WHAT THIS TASK INVOLVES:
Copy every line of the entries that has the string "more" in it.

THE INPUT:

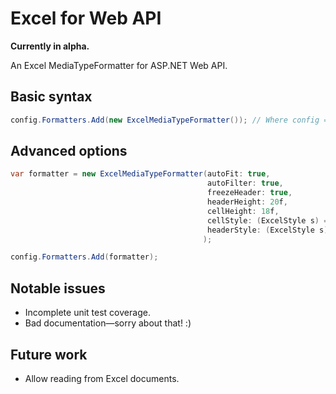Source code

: Excel for Web API
=================

**Currently in alpha.**

An Excel MediaTypeFormatter for ASP.NET Web API.


Basic syntax
------------

```C#
config.Formatters.Add(new ExcelMediaTypeFormatter()); // Where config = System.Web.Http.HttpConfiguration.
```

Advanced options
----------------

```C#
var formatter = new ExcelMediaTypeFormatter(autoFit: true,
                                            autoFilter: true,
                                            freezeHeader: true,
                                            headerHeight: 20f,
                                            cellHeight: 18f,
                                            cellStyle: (ExcelStyle s) => s.WrapText = true,
                                            headerStyle: (ExcelStyle s) => s.Border.Bottom.Style = ExcelBorderStyle.Double
                                           );

config.Formatters.Add(formatter);
```


Notable issues
--------------

- Incomplete unit test coverage.
- Bad documentation—sorry about that! :)

Future work
-----------

- Allow reading from Excel documents.
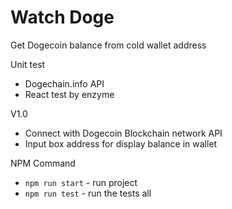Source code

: # Watch Doge

Get Dogecoin balance from cold wallet address

Unit test
 - Dogechain.info API
 - React test by enzyme 

V1.0
 - Connect with Dogecoin Blockchain network API
 - Input box address for display balance in wallet

NPM Command
* `npm run start` - run project
* `npm run test` - run the tests all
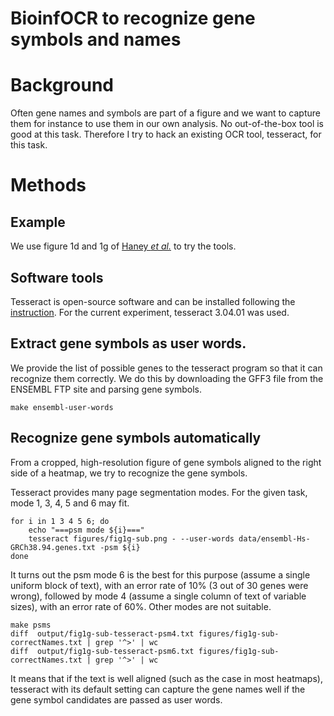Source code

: BioinfOCR to recognize gene symbols and names
===

# Background

Often gene names and symbols are part of a figure and we want to capture them for instance to use them in our own analysis. No out-of-the-box tool is good at this task. Therefore I try to hack an existing OCR tool, tesseract, for this task.

# Methods

## Example

We use figure 1d and 1g of [Haney *et al.*](https://doi.org/10.1038/s41588-018-0254-1) to try the tools.

## Software tools

Tesseract is open-source software and can be installed following the [instruction](https://github.com/tesseract-ocr/tesseract). For the current experiment, tesseract 3.04.01 was used.

## Extract gene symbols as user words.

We provide the list of possible genes to the tesseract program so that it can recognize them correctly. We do this by downloading the GFF3 file from the ENSEMBL FTP site and parsing gene symbols.

```{bash}
make ensembl-user-words
```

## Recognize gene symbols automatically

From a cropped, high-resolution figure of gene symbols aligned to the right side of a heatmap, we try to recognize the gene symbols.

Tesseract provides many page segmentation modes. For the given task, mode 1, 3, 4, 5 and 6 may fit.

```{bash}
for i in 1 3 4 5 6; do
    echo "===psm mode ${i}==="
    tesseract figures/fig1g-sub.png - --user-words data/ensembl-Hs-GRCh38.94.genes.txt -psm ${i}
done
```
It turns out the psm mode 6 is the best for this purpose (assume a single uniform block of text), with an error rate of 10% (3 out of 30 genes were wrong), followed by mode 4 (assume a single column of text of variable sizes), with an error rate of 60%. Other modes are not suitable.

```{bash psm6}
make psms
diff  output/fig1g-sub-tesseract-psm4.txt figures/fig1g-sub-correctNames.txt | grep '^>' | wc
diff  output/fig1g-sub-tesseract-psm6.txt figures/fig1g-sub-correctNames.txt | grep '^>' | wc
```

It means that if the text is well aligned (such as the case in most heatmaps), tesseract with its default setting can capture the gene names well if the gene symbol candidates are passed as user words.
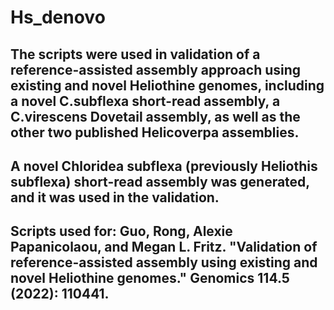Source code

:# Hs_denovo
## The scripts were used in validation of a reference-assisted assembly approach using existing and novel Heliothine genomes, including a novel C.subflexa short-read assembly, a C.virescens Dovetail assembly, as well as the other two published Helicoverpa assemblies.
## A novel Chloridea subflexa (previously Heliothis subflexa) short-read assembly was generated, and it was used in the validation.
## Scripts used for: Guo, Rong, Alexie Papanicolaou, and Megan L. Fritz. "Validation of reference-assisted assembly using existing and novel Heliothine genomes." Genomics 114.5 (2022): 110441.
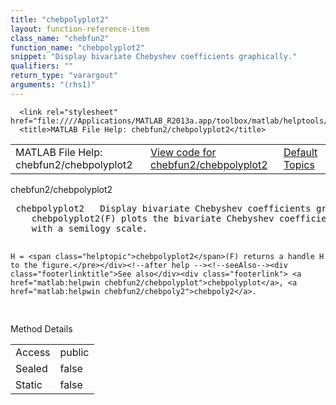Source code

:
 ```yaml
---
title: "chebpolyplot2"
layout: function-reference-item
class_name: "chebfun2"
function_name: "chebpolyplot2"
snippet: "Display bivariate Chebyshev coefficients graphically."
qualifiers: ""
return_type: "varargout"
arguments: "(rhs1)"
---
```


<html>
   <head>
      <meta http-equiv="Content-Type" content="text/html; charset=utf-8">
   
      <link rel="stylesheet" href="file:////Applications/MATLAB_R2013a.app/toolbox/matlab/helptools/private/helpwin.css">
      <title>MATLAB File Help: chebfun2/chebpolyplot2</title>
   </head>
   <body>
      <!--Single-page help-->
      <table border="0" cellspacing="0" width="100%">
         <tr class="subheader">
            <td class="headertitle">MATLAB File Help: chebfun2/chebpolyplot2</td>
            <td class="subheader-left"><a href="matlab:edit chebfun2/chebpolyplot2">View code for chebfun2/chebpolyplot2</a></td>
            <td class="subheader-right"><a href="matlab:helpwin">Default Topics</a></td>
         </tr>
      </table>
      <div class="title">chebfun2/chebpolyplot2</div>
      <div class="helptext"><pre><!--helptext --> <span class="helptopic">chebpolyplot2</span>   Display bivariate Chebyshev coefficients graphically.
    <span class="helptopic">chebpolyplot2</span>(F) plots the bivariate Chebyshev coefficients in a stem3 plot
    with a semilogy scale.
 
    H = <span class="helptopic">chebpolyplot2</span>(F) returns a handle H to the figure.</pre></div><!--after help --><!--seeAlso--><div class="footerlinktitle">See also</div><div class="footerlink"> <a href="matlab:helpwin chebfun2/chebpolyplot">chebpolyplot</a>, <a href="matlab:helpwin chebfun2/chebpoly2">chebpoly2</a>.
</div>
      <!--Method-->
      <div class="sectiontitle">Method Details</div>
      <table class="class-details">
         <tr>
            <td class="class-detail-label">Access</td>
            <td>public</td>
         </tr>
         <tr>
            <td class="class-detail-label">Sealed</td>
            <td>false</td>
         </tr>
         <tr>
            <td class="class-detail-label">Static</td>
            <td>false</td>
         </tr>
      </table>
   </body>
</html>

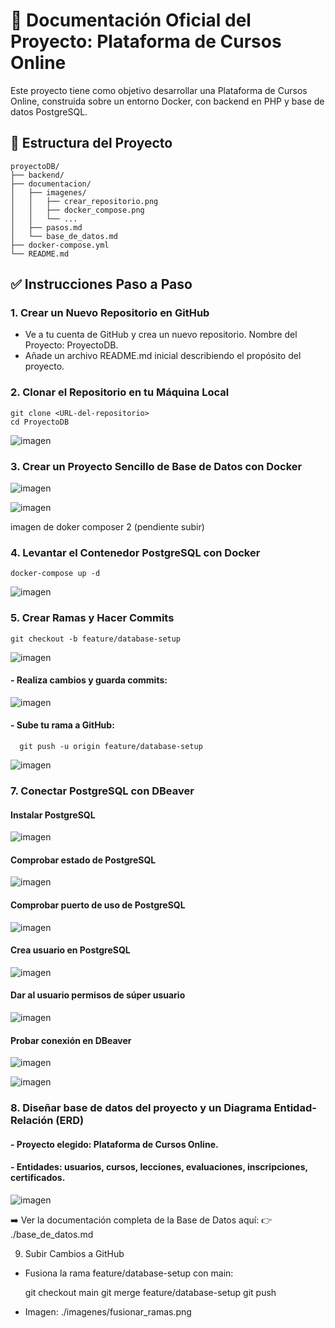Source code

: # 🚀 Documentación Oficial del Proyecto: Plataforma de Cursos Online

Este proyecto tiene como objetivo desarrollar una Plataforma de Cursos Online, construida sobre un entorno Docker, con backend en PHP y base de datos PostgreSQL.

## 📂 Estructura del Proyecto

    proyectoDB/
    ├── backend/
    ├── documentacion/
    │   ├── imagenes/
    │   │   ├── crear_repositorio.png
    │   │   ├── docker_compose.png
    │   │   └── ...
    │   ├── pasos.md
    │   └── base_de_datos.md
    ├── docker-compose.yml
    └── README.md              


## ✅ Instrucciones Paso a Paso

### 1. Crear un Nuevo Repositorio en GitHub
- Ve a tu cuenta de GitHub y crea un nuevo repositorio. Nombre del Proyecto: ProyectoDB.
- Añade un archivo README.md inicial describiendo el propósito del proyecto.

### 2. Clonar el Repositorio en tu Máquina Local

    git clone <URL-del-repositorio>
    cd ProyectoDB

![imagen](./imagenes/1_clonar_repo_local.png)

### 3. Crear un Proyecto Sencillo de Base de Datos con Docker

![imagen](./imagenes/crear_docker_composer.png)

![imagen](./imagenes/editar_docker_compose.png)

imagen de doker composer 2 (pendiente subir)

### 4. Levantar el Contenedor PostgreSQL con Docker

    docker-compose up -d

![imagen](./imagenes/levantar_proyecto.png)


### 5. Crear Ramas y Hacer Commits

    git checkout -b feature/database-setup

![imagen](./imagenes/Crear_rama.png)

#### - Realiza cambios y guarda commits:

![imagen](./imagenes/Cambios_en_rama.png)

#### - Sube tu rama a GitHub:

      git push -u origin feature/database-setup

![imagen](./imagenes/subida_archivos.png)

### 7. Conectar PostgreSQL con DBeaver

#### Instalar PostgreSQL
![imagen](./imagenes/instalar_postgres_2.png)

#### Comprobar estado de PostgreSQL
![imagen](./imagenes/instalar_postgres_3_comrprobar_estado.png)

#### Comprobar puerto de uso de PostgreSQL
![imagen](./imagenes/instalar_postgres_4_comprueba_puerto.png)

#### Crea usuario en PostgreSQL
![imagen](./imagenes/Crea_user_postgres_1.png)

#### Dar al usuario permisos de súper usuario
![imagen](./imagenes/superusuario.png)

#### Probar conexión en DBeaver
![imagen](./imagenes/probar_concexion_dbeaver_1.png)

![imagen](./imagenes/probar_conexion_dbeaver_2.png)


### 8. Diseñar base de datos del proyecto y un Diagrama Entidad-Relación (ERD)

#### - Proyecto elegido: Plataforma de Cursos Online.
#### - Entidades: usuarios, cursos, lecciones, evaluaciones, inscripciones, certificados.

![imagen](./imagenes/diagrama_ER.png)

➡️ Ver la documentación completa de la Base de Datos aquí:
👉 ./base_de_datos.md


9. Subir Cambios a GitHub
- Fusiona la rama feature/database-setup con main:

    git checkout main
    git merge feature/database-setup
    git push

- Imagen: ./imagenes/fusionar_ramas.png
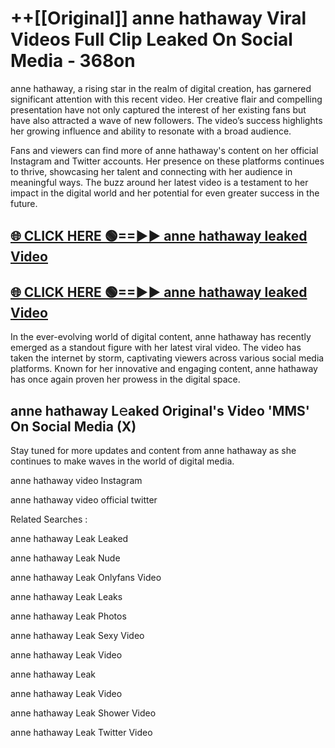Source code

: # ++[[Original]] anne hathaway Viral Videos Full Clip Leaked On Social Media - 368on<br>

anne hathaway, a rising star in the realm of digital creation, has garnered significant attention with this recent video. Her creative flair and compelling presentation have not only captured the interest of her existing fans but have also attracted a wave of new followers. The video’s success highlights her growing influence and ability to resonate with a broad audience.

Fans and viewers can find more of anne hathaway's content on her official Instagram and Twitter accounts. Her presence on these platforms continues to thrive, showcasing her talent and connecting with her audience in meaningful ways. The buzz around her latest video is a testament to her impact in the digital world and her potential for even greater success in the future.


## [🌐 CLICK HERE 🟢==►► anne hathaway leaked Video ](https://onlyclips.site?title=anne_hathaway&ref=git)

## [🌐 CLICK HERE 🟢==►► anne hathaway leaked Video ](https://onlyclips.site?title=anne_hathaway&ref=git)


In the ever-evolving world of digital content, anne hathaway has recently emerged as a standout figure with her latest viral video. The video has taken the internet by storm, captivating viewers across various social media platforms. Known for her innovative and engaging content, anne hathaway has once again proven her prowess in the digital space.



## anne hathaway L𝚎aked Original's Video 'MMS' On Social Media (X)


Stay tuned for more updates and content from anne hathaway as she continues to make waves in the world of digital media.

anne hathaway video Instagram

anne hathaway video official twitter


Related Searches :

anne hathaway Leak Leaked

anne hathaway Leak Nude

anne hathaway Leak Onlyfans Video

anne hathaway Leak Leaks

anne hathaway Leak Photos

anne hathaway Leak Sexy Video

anne hathaway Leak Video

anne hathaway Leak

anne hathaway Leak Video

anne hathaway Leak Shower Video

anne hathaway Leak Twitter Video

ANSWER SECTION:
Fans and viewers can find more of anne hathaway's content on her official Instagram and Twitter accounts. Her presence on these platforms continues to thrive, showcasing her talent and connecting with her audience in meaningful ways. The buzz around her latest video is a testament to her impact in the digital world and her potential for even greater success in the future.
Stay tuned for more updates and content from anne hathaway as she continues to make waves in the world of digital media.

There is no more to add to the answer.